Andrew of AIR, friend of this blog, has the new History Carnival. Check it out.

[ETA] I bought a copy of We Jam Econo: The Story of the Minutemen. Very cool look at one of my favorite bands, perhaps the best to ever come out of Southern California, and certainly the most musical and literate post-punk/hardcore outfit. Essential for anyone who read Our Band Could be Your Life.



[ETA, part deux] I hope that people have been keeping up with Joel's 'Word Catcher Tales', his musings on Japanese language and culture, at Far Outliers. A few weeks ago he mused on the geographical mentality of humans to see some places as being up, others down, with reference to power rather than position. (Of course, I added my two cents.)

2 Comments:

At 9:39 AM, Blogger air said...

I find it pretty funny that, according to Librarything, we only share three books in our libraries. One of which is Our Band Could Be Your Life.

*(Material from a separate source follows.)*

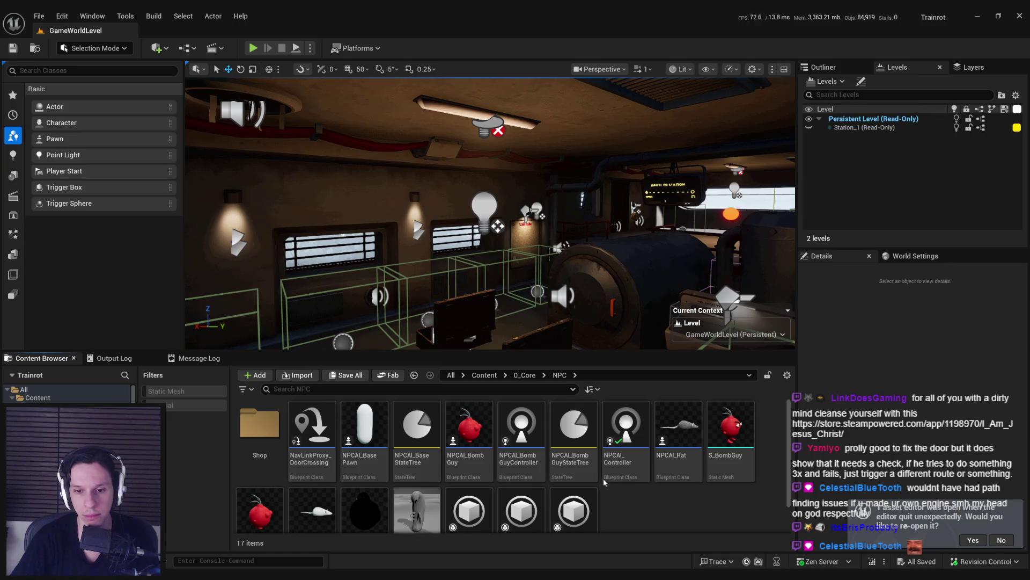
pyautogui.doubleClick(519, 472)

And I really need to get me some Minutemen albums. Somehow in my quest to get more 80s punk and hardcore they've been missed.

And thanks for the link.

 
At 10:04 AM, Blogger Nathanael said...

Actually, I own thirteen books on your list, and have read a few more. I keep meaning to get a larger Library Thing account, but I am afraid that I would spend all my time entering the thousands of books I've accumulated.

I wish I had seen the Minutemen play live ... alas, I was too young, but I did see Firehose in an early gig.